(FYI) Talk by Prof. Yanzhi Wang, Assoc. Professor at Northeastern University, USA
Talk Title
Towards Best Possible Deep Learning Acceleration on the Edge – A
Compression-Compilation Co-Design Framework
Abstract
Mobile and embedded computing devices have become key carriers of
deep learning to facilitate the widespread of machine intelligence.

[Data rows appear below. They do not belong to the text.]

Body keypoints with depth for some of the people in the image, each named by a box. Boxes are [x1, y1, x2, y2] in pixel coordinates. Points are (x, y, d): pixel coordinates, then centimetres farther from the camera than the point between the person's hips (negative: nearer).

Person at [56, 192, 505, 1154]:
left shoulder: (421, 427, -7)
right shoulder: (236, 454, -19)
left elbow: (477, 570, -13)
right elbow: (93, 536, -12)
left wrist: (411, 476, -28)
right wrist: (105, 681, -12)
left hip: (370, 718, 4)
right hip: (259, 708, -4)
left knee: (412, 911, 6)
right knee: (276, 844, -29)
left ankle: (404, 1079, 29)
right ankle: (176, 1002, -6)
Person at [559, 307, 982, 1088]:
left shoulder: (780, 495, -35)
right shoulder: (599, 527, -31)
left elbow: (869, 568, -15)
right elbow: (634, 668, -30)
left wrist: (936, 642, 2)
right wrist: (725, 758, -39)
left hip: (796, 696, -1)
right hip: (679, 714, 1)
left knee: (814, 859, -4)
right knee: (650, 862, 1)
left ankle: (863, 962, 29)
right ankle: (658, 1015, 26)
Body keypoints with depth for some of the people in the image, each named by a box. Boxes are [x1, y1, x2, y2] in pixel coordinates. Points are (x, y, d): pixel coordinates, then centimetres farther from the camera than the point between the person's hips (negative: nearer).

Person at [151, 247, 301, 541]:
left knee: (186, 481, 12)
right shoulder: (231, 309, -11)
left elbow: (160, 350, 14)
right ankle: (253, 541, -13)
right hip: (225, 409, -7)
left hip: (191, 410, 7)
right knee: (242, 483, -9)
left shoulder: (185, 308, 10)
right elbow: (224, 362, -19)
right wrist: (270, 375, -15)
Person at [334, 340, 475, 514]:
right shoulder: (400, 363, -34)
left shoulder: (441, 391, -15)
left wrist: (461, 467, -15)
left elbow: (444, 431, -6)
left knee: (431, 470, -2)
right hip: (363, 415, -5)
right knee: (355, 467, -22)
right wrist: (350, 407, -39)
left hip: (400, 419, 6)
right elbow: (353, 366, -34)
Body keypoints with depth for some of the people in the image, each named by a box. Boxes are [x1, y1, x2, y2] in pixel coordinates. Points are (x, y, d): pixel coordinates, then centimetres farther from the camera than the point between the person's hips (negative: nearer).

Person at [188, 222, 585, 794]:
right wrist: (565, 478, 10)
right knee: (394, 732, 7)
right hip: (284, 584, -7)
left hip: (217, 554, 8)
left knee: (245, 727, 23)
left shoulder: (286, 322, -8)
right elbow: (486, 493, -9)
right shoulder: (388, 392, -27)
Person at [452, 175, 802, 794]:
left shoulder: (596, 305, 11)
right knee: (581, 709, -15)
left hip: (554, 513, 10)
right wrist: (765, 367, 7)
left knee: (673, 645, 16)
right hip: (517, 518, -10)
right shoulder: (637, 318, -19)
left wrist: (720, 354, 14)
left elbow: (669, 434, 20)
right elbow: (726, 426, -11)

However, there is a widely recognized challenge to achieve real-time
DNN inference on edge devices, due to the limited
computation/storage resources on such devices. Model compression of
DNNs, including weight pruning and weight quantization, has been
investigated to overcome this challenge. However, current work on
DNN compression suffer from the limitation that accuracy and
hardware performance are somewhat conflicting goals difficult to
satisfy simultaneously.
We present our recent work CoCoPIE, representing
Compression-Compilation Codesign, to overcome this limitation
towards the best possible DNN acceleration on edge devices. We
propose novel fine-grained structured pruning schemes, including
pattern-based pruning, block-based pruning, etc. They can
simultaneously achieve high hardware performance (similar to
filter/channel pruning) while maintaining zero accuracy loss, with
the help of compiler, which is beyond the capability of prior work.

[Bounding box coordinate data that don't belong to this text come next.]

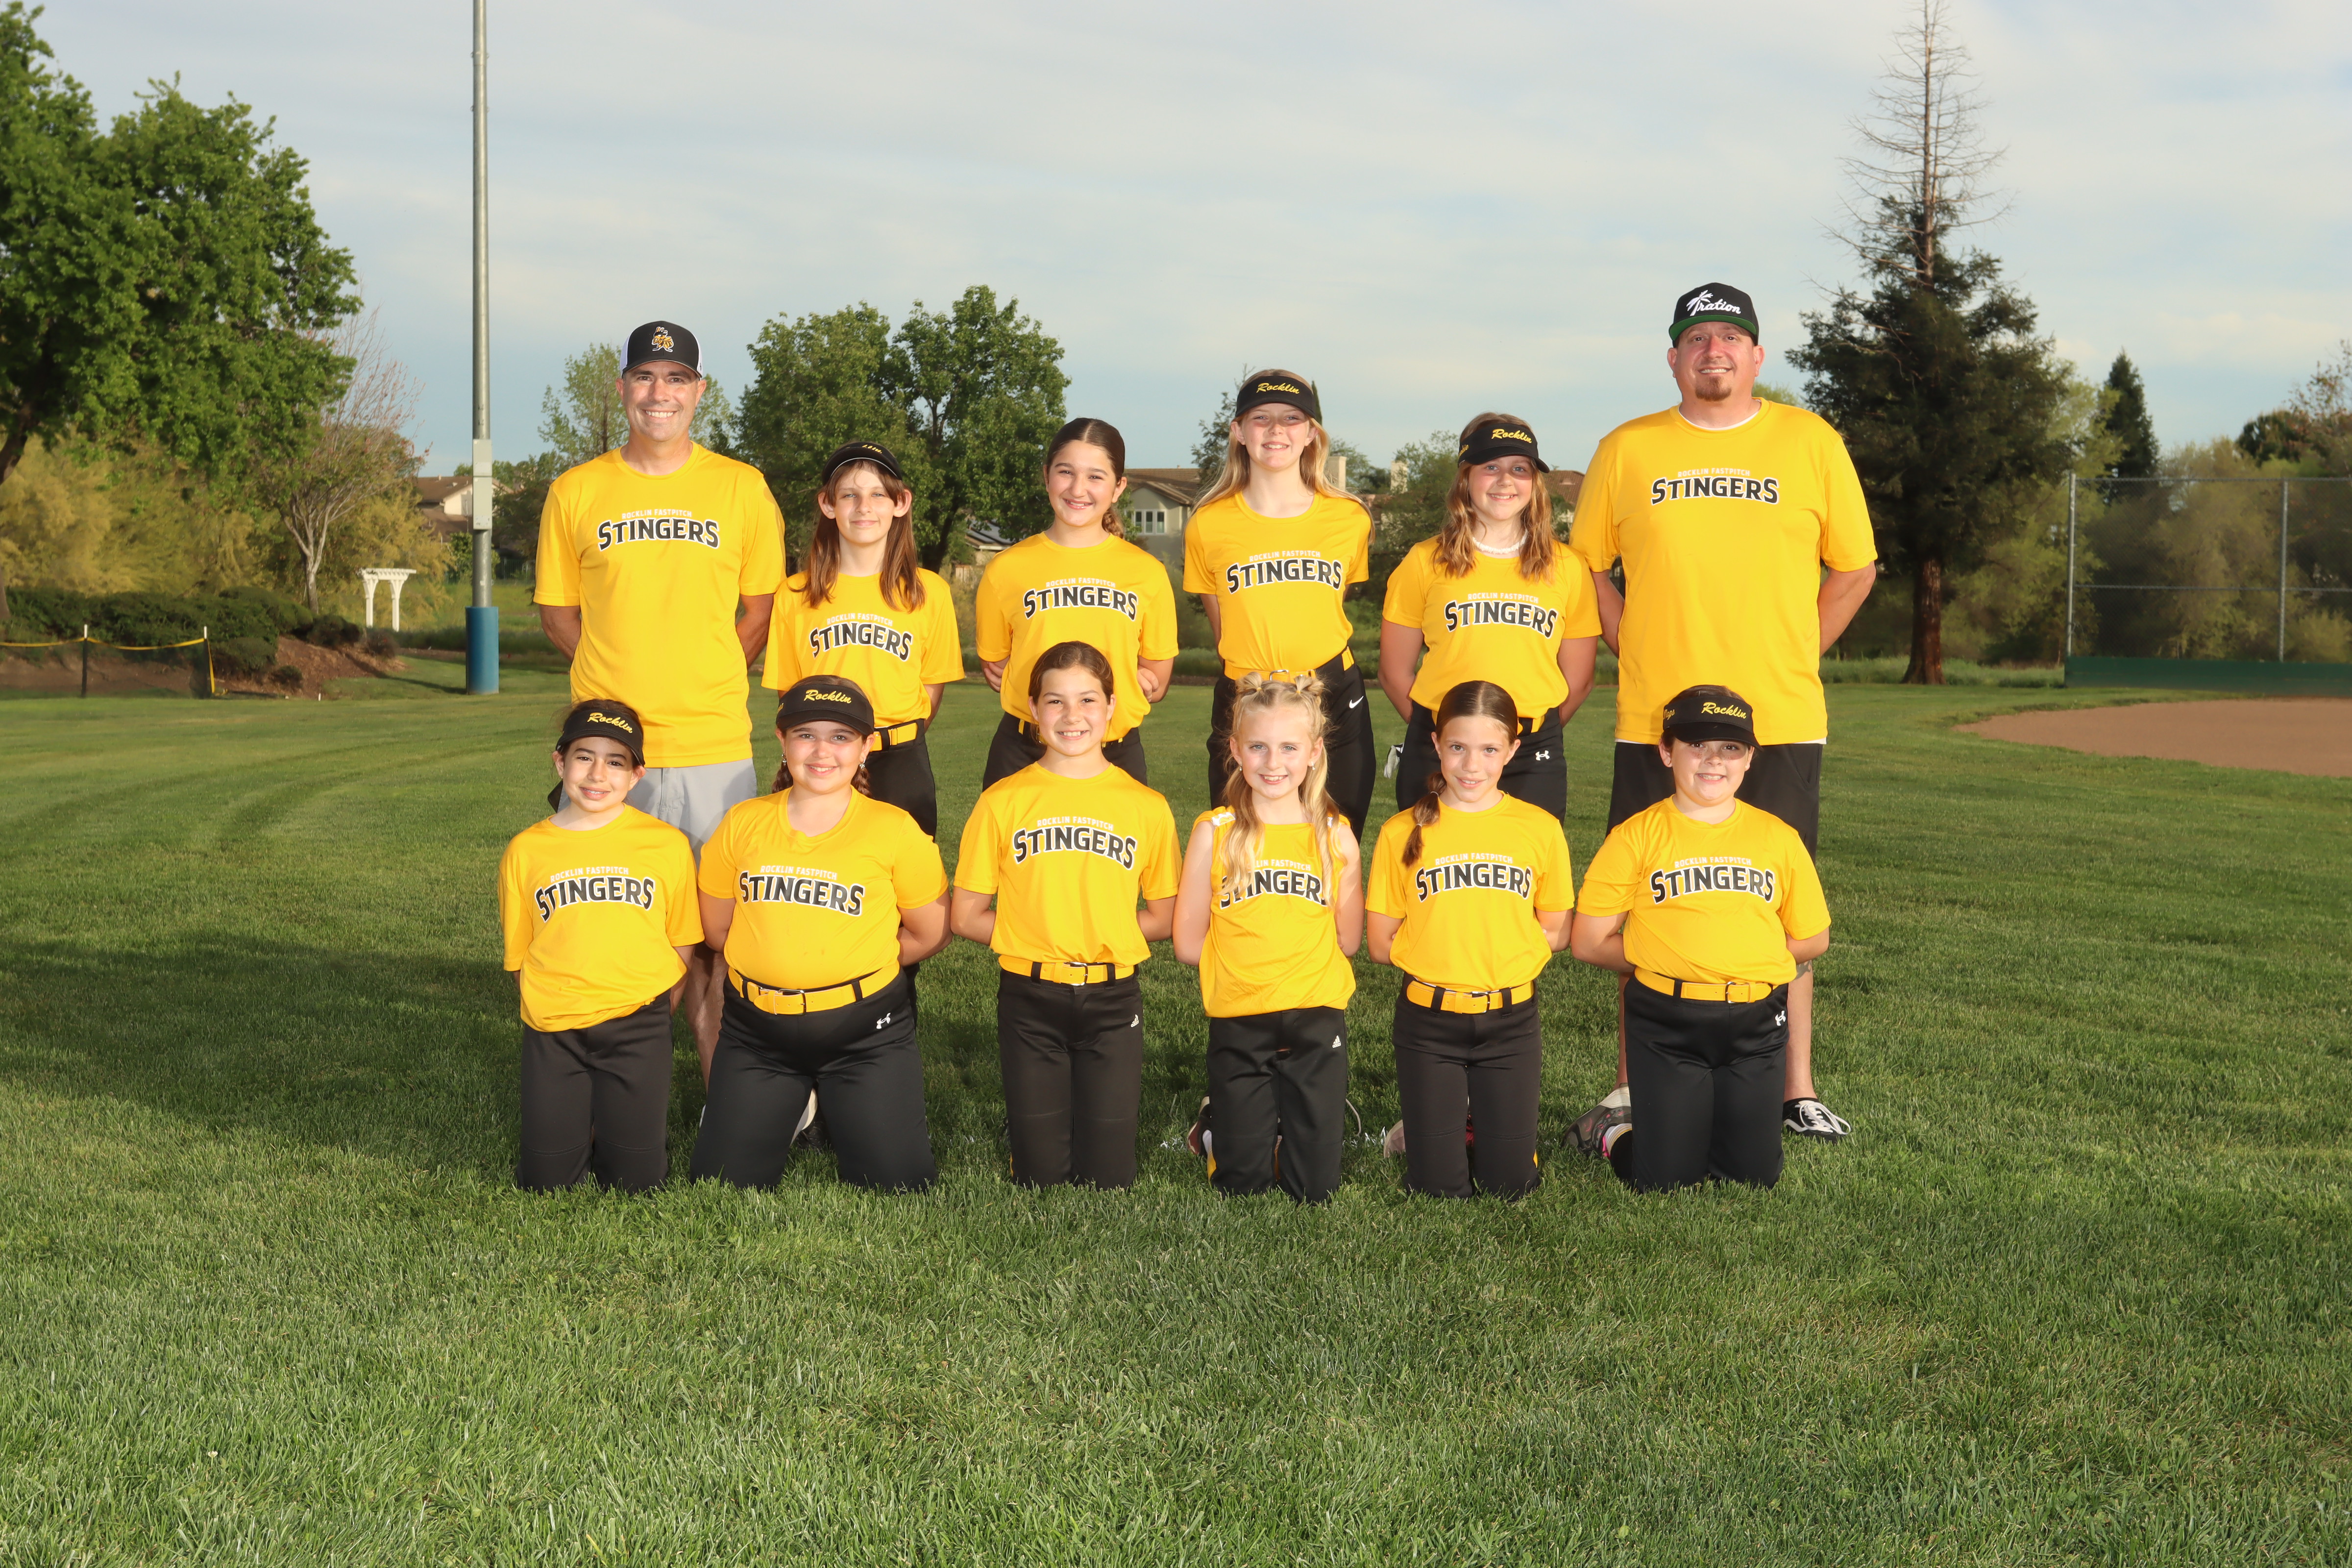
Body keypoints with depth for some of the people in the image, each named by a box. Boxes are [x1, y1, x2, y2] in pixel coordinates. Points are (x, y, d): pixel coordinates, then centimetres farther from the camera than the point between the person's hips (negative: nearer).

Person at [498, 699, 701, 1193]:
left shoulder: (667, 845, 1)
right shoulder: (526, 851, 4)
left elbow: (681, 944, 9)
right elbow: (520, 955, 9)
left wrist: (651, 1021, 4)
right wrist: (550, 1010, -1)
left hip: (637, 1025, -1)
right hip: (553, 1031, 1)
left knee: (635, 1179, -6)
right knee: (547, 1180, -3)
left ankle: (645, 1108, 25)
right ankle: (579, 1110, 27)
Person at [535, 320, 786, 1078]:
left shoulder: (742, 488, 7)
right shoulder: (576, 491, 7)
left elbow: (760, 609, 12)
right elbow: (557, 611, 13)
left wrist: (699, 678, 1)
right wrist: (626, 679, 0)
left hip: (714, 743, 0)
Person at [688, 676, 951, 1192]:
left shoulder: (894, 830, -6)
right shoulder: (743, 824, 0)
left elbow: (932, 934, 1)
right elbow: (716, 930, 10)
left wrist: (854, 964, 5)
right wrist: (779, 965, 7)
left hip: (864, 1031, -2)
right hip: (757, 1030, 2)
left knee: (898, 1182, -7)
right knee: (725, 1179, 0)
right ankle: (790, 1105, 30)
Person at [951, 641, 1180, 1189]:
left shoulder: (1145, 807, 3)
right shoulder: (1003, 802, 0)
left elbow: (1165, 916, 9)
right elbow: (966, 916, 3)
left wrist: (1111, 936, -4)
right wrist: (1032, 936, -4)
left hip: (1112, 1001, 1)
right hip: (1030, 1001, 0)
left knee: (1109, 1177, 1)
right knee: (1042, 1178, 2)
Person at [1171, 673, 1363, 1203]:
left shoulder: (1334, 836, 0)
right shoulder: (1215, 833, -4)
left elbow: (1348, 941, 7)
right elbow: (1189, 944, -3)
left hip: (1317, 1023, 1)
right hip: (1239, 1025, -1)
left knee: (1316, 1189, 4)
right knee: (1241, 1184, 6)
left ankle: (1288, 1124, 34)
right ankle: (1217, 1123, 36)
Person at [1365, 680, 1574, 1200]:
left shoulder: (1540, 830, -1)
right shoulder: (1404, 833, -4)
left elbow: (1556, 934, 6)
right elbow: (1382, 943, -1)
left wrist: (1497, 947, -5)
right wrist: (1438, 948, -9)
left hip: (1511, 1019, 1)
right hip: (1429, 1021, -1)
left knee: (1510, 1185, 2)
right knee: (1439, 1188, -1)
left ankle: (1482, 1123, 33)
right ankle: (1427, 1130, 31)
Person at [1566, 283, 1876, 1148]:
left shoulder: (1811, 443, 6)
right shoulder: (1627, 449, 7)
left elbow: (1855, 568, 12)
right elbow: (1587, 566, 15)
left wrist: (1792, 655, 6)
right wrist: (1637, 649, 5)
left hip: (1781, 720, 0)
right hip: (1655, 719, 1)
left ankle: (1795, 1088, 11)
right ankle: (1631, 1088, 12)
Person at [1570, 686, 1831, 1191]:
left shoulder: (1777, 838, 6)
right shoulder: (1637, 836, -3)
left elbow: (1812, 939, 12)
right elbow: (1588, 941, -3)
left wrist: (1747, 959, 2)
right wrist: (1662, 961, -1)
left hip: (1756, 1023, 3)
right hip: (1665, 1022, -3)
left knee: (1755, 1173, 3)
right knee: (1665, 1179, -4)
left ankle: (1700, 1127, 34)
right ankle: (1615, 1134, 29)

Similarly, we present novel quantization scheme that achieves
ultra-high hardware performance close to 2-bit weight quantization,
with almost no accuracy loss. Through the CoCoPIE framework, we are
able to achieve real-time on-device execution of a number of DNN
tasks, including object detection, pose estimation, activity
detection, speech recognition, just using an off-the-shelf mobile
device, with up to 180X speedup compared with prior work. Our
comprehensive demonstrations are at :
https://www.youtube.com/channel/UCCKVDtg2eheRTEuqIJ5cD8ABiography
Yanzhi Wang is currently an associate professor and faculty fellow
at Dept. of ECE at Northeastern University, Boston, MA. He received
the B.S. degree from Tsinghua University in 2009, and Ph.D. degree
from University of Southern California in 2014. His research
interests focus on model compression and platform-specific
acceleration of deep learning applications. His work has been
published broadly in top conference and journal venues (e.g., DAC,
ICCAD, ASPLOS, ISCA, MICRO, HPCA, PLDI, ICS, PACT, ISSCC, AAAI,
ICML, NeurIPS, CVPR, ICLR, IJCAI, ECCV, ICDM, ACM MM, FPGA, LCTES,
CCS, VLDB, PACT, ICDCS, RTAS, Infocom, C-ACM, JSSC, TComputer,
TCAS-I, TCAD, TCAS-I, JSAC, TNNLS, etc.), and has been cited above
12,000 times. He has received six Best Paper and Top Paper Awards,
and one Communications of the ACM cover featured article. He has
another 12 Best Paper Nominations and four Popular Paper Awards. He
has received the U.S. Army Young Investigator Program Award (YIP),
IEEE TC-SDM Early Career Award, Massachusetts Acorn Innovation
Award, Martin Essigmann Excellence in Teaching Award, Massachusetts
Acorn Innovation Award, Ming Hsieh Scholar Award, and other research
awards from Google, MathWorks, etc. He has received 22 federal
grants from NSF, DARPA, IARPA, ARO, ARFL/AFOSR, etc.. He has
participated in a total of $40M funds with personal share $8.5M. Six
of his former Ph.D./postdoc students become tenure track faculty at
Univ. of Connecticut, Clemson University, Chongqing University,
Beijing University of Technology, Texas A&M University, Corpse
Christi, and Cleveland State University.